Ukraine raids holy site amid suspicion of Orthodox Church tied to Moscow

As of last month, Ukrainian officials have said, 33 priests had been arrested for assisting Russia since it invaded in February, most of them charged with gathering intelligence and feeding it to Moscow’s forces.|

KYIV, Ukraine — The Ukrainian security services on Tuesday raided one of the holiest sites for Orthodox Christians, saying they were scouring a 1,000-year-old monastery in the heart of Kyiv for Russian saboteurs among the clerics and weapons amid the relics, even as pilgrims prayed in the caves below.

The hunt for Russian spies at the sprawling Kyiv-Pechersk Lavra, or Monastery of the Caves, was a vivid demonstration of the depth of mistrust in Ukraine toward a branch of the Eastern Orthodox Church that until this year followed leaders in Moscow, and has been suspected by many Ukrainians of being a Kremlin-aligned fifth column.
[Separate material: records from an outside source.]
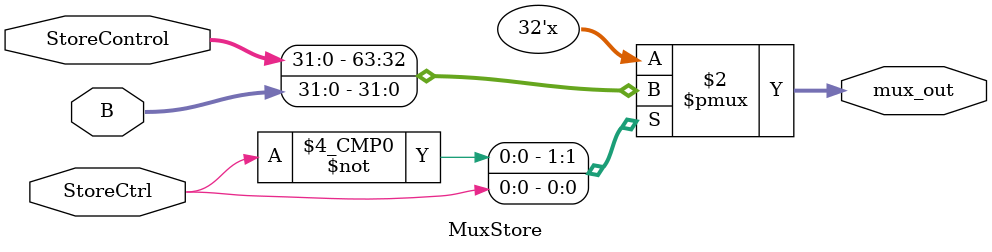
<source format=v>
module MuxStore(StoreCtrl, StoreControl, B, mux_out);

input StoreCtrl;
input [31:0] StoreControl;
input [31:0] B;
output reg [31:0] mux_out;

always @ (StoreCtrl)
begin

case(StoreCtrl)
1'd0:mux_out <= StoreControl;
1'd1:mux_out <= B;
endcase

end
endmodule 
</source>
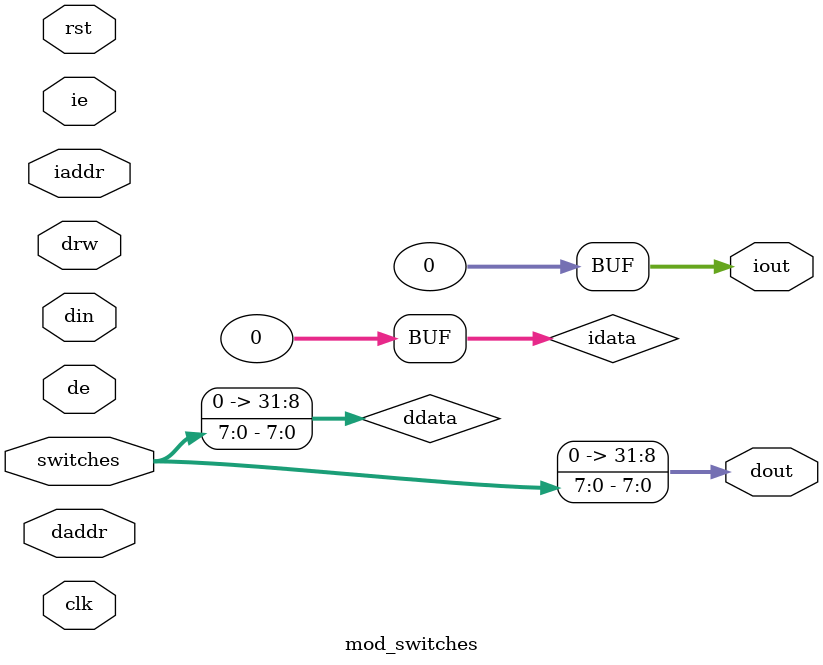
<source format=v>
/*
    Copyright 2010 David Fritz, Brian Gordon, Wira Mulia

    This program is free software: you can redistribute it and/or modify
    it under the terms of the GNU General Public License as published by
    the Free Software Foundation, either version 3 of the License, or
    (at your option) any later version.

    This program is distributed in the hope that it will be useful,
    but WITHOUT ANY WARRANTY; without even the implied warranty of
    MERCHANTABILITY or FITNESS FOR A PARTICULAR PURPOSE.  See the
    GNU General Public License for more details.

    You should have received a copy of the GNU General Public License
    along with this program.  If not, see <http://www.gnu.org/licenses/>.

 */


/* 
David Fritz

switches control module

2.23.2010
*/

/*
There are 4 switches on the Spartan3E board, and they are addressable as the last nibble of the returned word
*/
module mod_switches(rst, clk, ie, de, iaddr, daddr, drw, din, iout, dout, switches);
        input rst;
        input clk;
        input ie,de;
        input [31:0] iaddr, daddr;
        input drw;
        input [31:0] din;
        output [31:0] iout, dout;
	input [7:0] switches;

        /* by spec, the iout and dout signals must go hiZ when we're not using them */
        wire [31:0] idata, ddata;
        assign iout = idata;
        assign dout = ddata;

	assign idata = 32'h00000000;
	assign ddata = {24'h000000,switches};
endmodule

</source>
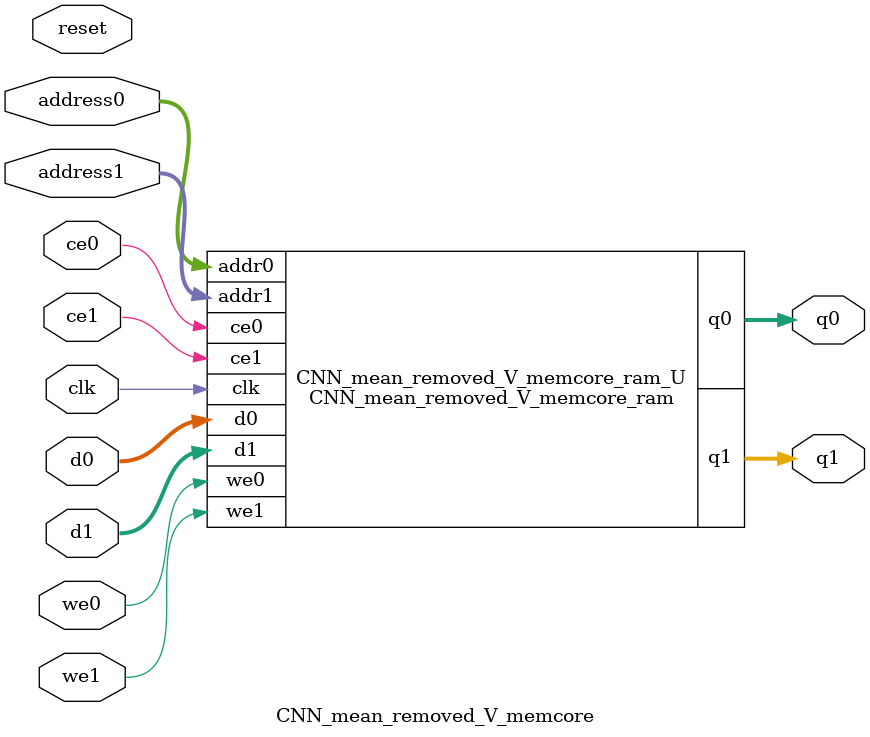
<source format=v>

`timescale 1 ns / 1 ps
module CNN_mean_removed_V_memcore_ram (addr0, ce0, d0, we0, q0, addr1, ce1, d1, we1, q1,  clk);

parameter DWIDTH = 18;
parameter AWIDTH = 11;
parameter MEM_SIZE = 1568;

input[AWIDTH-1:0] addr0;
input ce0;
input[DWIDTH-1:0] d0;
input we0;
output reg[DWIDTH-1:0] q0;
input[AWIDTH-1:0] addr1;
input ce1;
input[DWIDTH-1:0] d1;
input we1;
output reg[DWIDTH-1:0] q1;
input clk;

(* ram_style = "block" *)reg [DWIDTH-1:0] ram[0:MEM_SIZE-1];




always @(posedge clk)  
begin 
    if (ce0) 
    begin
        if (we0) 
        begin 
            ram[addr0] <= d0; 
            q0 <= d0;
        end 
        else 
            q0 <= ram[addr0];
    end
end


always @(posedge clk)  
begin 
    if (ce1) 
    begin
        if (we1) 
        begin 
            ram[addr1] <= d1; 
            q1 <= d1;
        end 
        else 
            q1 <= ram[addr1];
    end
end


endmodule


`timescale 1 ns / 1 ps
module CNN_mean_removed_V_memcore(
    reset,
    clk,
    address0,
    ce0,
    we0,
    d0,
    q0,
    address1,
    ce1,
    we1,
    d1,
    q1);

parameter DataWidth = 32'd18;
parameter AddressRange = 32'd1568;
parameter AddressWidth = 32'd11;
input reset;
input clk;
input[AddressWidth - 1:0] address0;
input ce0;
input we0;
input[DataWidth - 1:0] d0;
output[DataWidth - 1:0] q0;
input[AddressWidth - 1:0] address1;
input ce1;
input we1;
input[DataWidth - 1:0] d1;
output[DataWidth - 1:0] q1;



CNN_mean_removed_V_memcore_ram CNN_mean_removed_V_memcore_ram_U(
    .clk( clk ),
    .addr0( address0 ),
    .ce0( ce0 ),
    .we0( we0 ),
    .d0( d0 ),
    .q0( q0 ),
    .addr1( address1 ),
    .ce1( ce1 ),
    .we1( we1 ),
    .d1( d1 ),
    .q1( q1 ));

endmodule


</source>
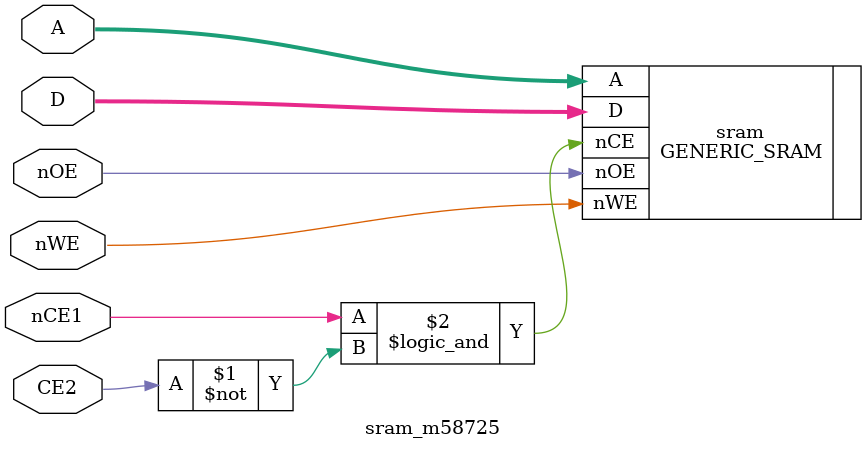
<source format=v>
`timescale 1ns / 1ps
module sram_m58725
    #(
        parameter FILE_NAME = "",
        // CY6424-70 timing and naming conventions (or thereabouts)
		  // read
        parameter tAA = 70,	// address access time
        parameter tOHA = 5,				// output data hold time from address change
        parameter tACE = 70,	   		// CE access time
        parameter tLZCE = 10,				// CE to output low-Z
        parameter tHZCE = 30,	   		// CE to output high-Z
        parameter tDOE = 35,	   		// OE access time
        parameter tLZOE = 5,				// OE to output low-Z
        parameter tHZOE = 30,			   // OE to output high-Z
		  // write
		  parameter tSCE = 60,			   // CE LOW to write end#
		  parameter tSD = 35,			   // data setup to write end
		  parameter tHD = 0,				   // data hold from write end
		  
		  parameter tAW = 55,				// address setup to write end
		  parameter tPWE = 40,			   // WE pulse width
		  parameter tHZWE = 30,				// WE LOW to high
		  parameter tLZWE = 5				// WE HIGH to low-Z
    )
    (
        input wire nCE1,
        input wire CE2,
        input wire nOE,
        input wire nWE,
        input wire [10:0] A,
        inout wire [7:0] D
    );
	
	GENERIC_SRAM #(
		.ADDR_WIDTH(11), .DATA_WIDTH(8), 
		.FILE_NAME(FILE_NAME),
		.tAA(tAA), 
		.tOHA(tOHA),
		.tACE(tACE), 
		.tLZCE(tLZCE), .tHZCE(tHZCE),
		.tDOE(tDOE),	
		.tLZOE(tLZOE),	.tHZOE(tHZOE),
		.tSCE(tSCE),
		.tSD(tSD),
		.tHD(tHD),
		.tAW(tAW),
		.tPWE(tPWE),
		.tHZWE(tHZWE),	.tLZWE(tLZWE)
		) sram(
			.nCE(nCE1 && ~CE2),
			.nOE(nOE), 
			.nWE(nWE),
			.A(A),
			.D(D)
		);
	
endmodule

</source>
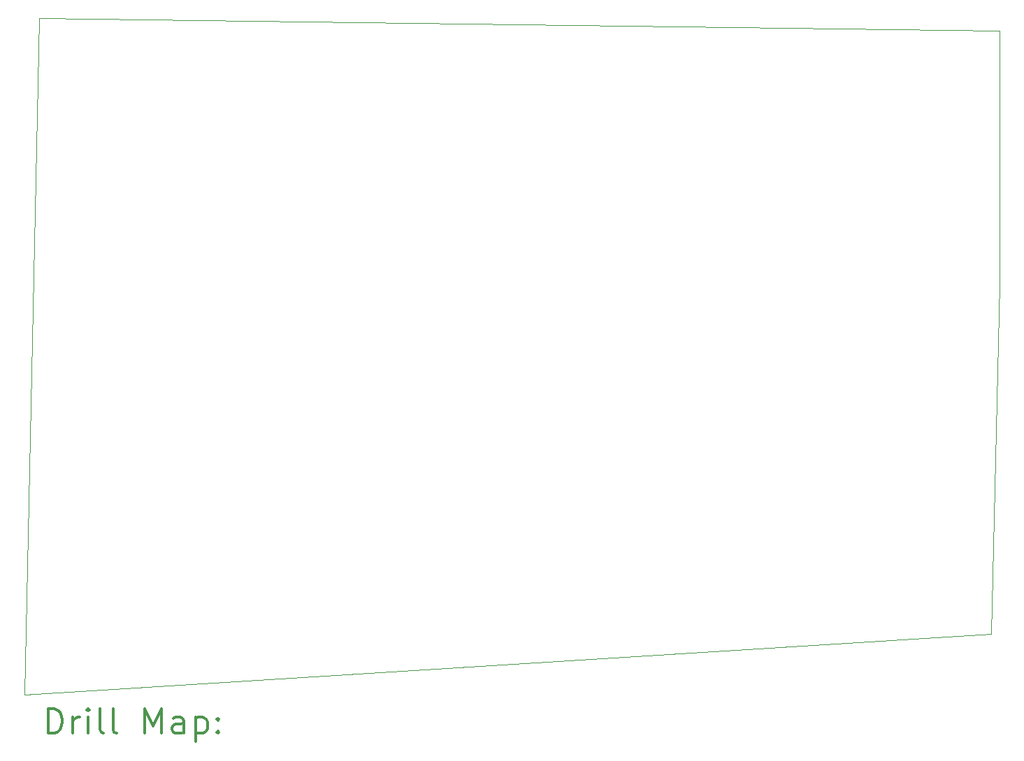
<source format=gbr>
%FSLAX45Y45*%
G04 Gerber Fmt 4.5, Leading zero omitted, Abs format (unit mm)*
G04 Created by KiCad (PCBNEW (5.1.9)-1) date 2021-10-21 17:44:24*
%MOMM*%
%LPD*%
G01*
G04 APERTURE LIST*
%TA.AperFunction,Profile*%
%ADD10C,0.050000*%
%TD*%
%ADD11C,0.200000*%
%ADD12C,0.300000*%
G04 APERTURE END LIST*
D10*
X21717000Y-11252200D02*
X21818600Y-7010400D01*
X10007600Y-11988800D02*
X21717000Y-11252200D01*
X10185400Y-3784600D02*
X10007600Y-11988800D01*
X21818600Y-3937000D02*
X10185400Y-3784600D01*
X21818600Y-7010400D02*
X21818600Y-3937000D01*
D11*
D12*
X10291528Y-12457014D02*
X10291528Y-12157014D01*
X10362957Y-12157014D01*
X10405814Y-12171300D01*
X10434386Y-12199871D01*
X10448671Y-12228443D01*
X10462957Y-12285586D01*
X10462957Y-12328443D01*
X10448671Y-12385586D01*
X10434386Y-12414157D01*
X10405814Y-12442729D01*
X10362957Y-12457014D01*
X10291528Y-12457014D01*
X10591528Y-12457014D02*
X10591528Y-12257014D01*
X10591528Y-12314157D02*
X10605814Y-12285586D01*
X10620100Y-12271300D01*
X10648671Y-12257014D01*
X10677243Y-12257014D01*
X10777243Y-12457014D02*
X10777243Y-12257014D01*
X10777243Y-12157014D02*
X10762957Y-12171300D01*
X10777243Y-12185586D01*
X10791528Y-12171300D01*
X10777243Y-12157014D01*
X10777243Y-12185586D01*
X10962957Y-12457014D02*
X10934386Y-12442729D01*
X10920100Y-12414157D01*
X10920100Y-12157014D01*
X11120100Y-12457014D02*
X11091528Y-12442729D01*
X11077243Y-12414157D01*
X11077243Y-12157014D01*
X11462957Y-12457014D02*
X11462957Y-12157014D01*
X11562957Y-12371300D01*
X11662957Y-12157014D01*
X11662957Y-12457014D01*
X11934386Y-12457014D02*
X11934386Y-12299871D01*
X11920100Y-12271300D01*
X11891528Y-12257014D01*
X11834386Y-12257014D01*
X11805814Y-12271300D01*
X11934386Y-12442729D02*
X11905814Y-12457014D01*
X11834386Y-12457014D01*
X11805814Y-12442729D01*
X11791528Y-12414157D01*
X11791528Y-12385586D01*
X11805814Y-12357014D01*
X11834386Y-12342729D01*
X11905814Y-12342729D01*
X11934386Y-12328443D01*
X12077243Y-12257014D02*
X12077243Y-12557014D01*
X12077243Y-12271300D02*
X12105814Y-12257014D01*
X12162957Y-12257014D01*
X12191528Y-12271300D01*
X12205814Y-12285586D01*
X12220100Y-12314157D01*
X12220100Y-12399871D01*
X12205814Y-12428443D01*
X12191528Y-12442729D01*
X12162957Y-12457014D01*
X12105814Y-12457014D01*
X12077243Y-12442729D01*
X12348671Y-12428443D02*
X12362957Y-12442729D01*
X12348671Y-12457014D01*
X12334386Y-12442729D01*
X12348671Y-12428443D01*
X12348671Y-12457014D01*
X12348671Y-12271300D02*
X12362957Y-12285586D01*
X12348671Y-12299871D01*
X12334386Y-12285586D01*
X12348671Y-12271300D01*
X12348671Y-12299871D01*
M02*

</source>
Millions of Ukrainians belong to another branch independent of Moscow.

As of last month, officials have said, 33 priests had been arrested for assisting Russia since it invaded in February, most of them charged with gathering intelligence and feeding it to Moscow’s forces.

It was unclear if any arrests were made or illegal activity discovered Tuesday, but the security services warned that churches made a perfect hiding place for those looking to tear Ukraine apart from within.

The Kremlin condemned the raid, calling it evidence that Kyiv is “at war with the Russian Orthodox Church.” Vladimir Legoyda, the spokesperson for the Russian Orthodox Church, called the move “an act of intimidation” against the only remaining institution “where people both in Russia and Ukraine sincerely pray for peace.”

The raid came as the Russian military hammered cities and towns in southern and eastern Ukraine with heavy artillery fire while it attempts to regroup from recent losses of territory and troops.

Ukrainian officials said eight people were killed in Tuesday’s strikes. In the town of Orikhiv, a shell struck an aid station at a school Tuesday, killing a social worker and wounding two women, the governor of the Zaporizhzhia region said.

Also on Tuesday, officials in Crimea, the peninsula illegally annexed by Russia in 2014, said that Ukraine had mounted a drone attack on the port of Sevastopol, headquarters of Moscow’s Black Sea fleet, but it was not clear if any serious damage occurred.

Ukraine has also set its sights on recapturing the Kinburn Spit, a strategically vital peninsula at the mouth of the Dnieper River where it meets the Black Sea. If Ukraine were to take Kinburn, it would put key Russian supply lines running north out of Crimea in easy range of Ukrainian weapon systems.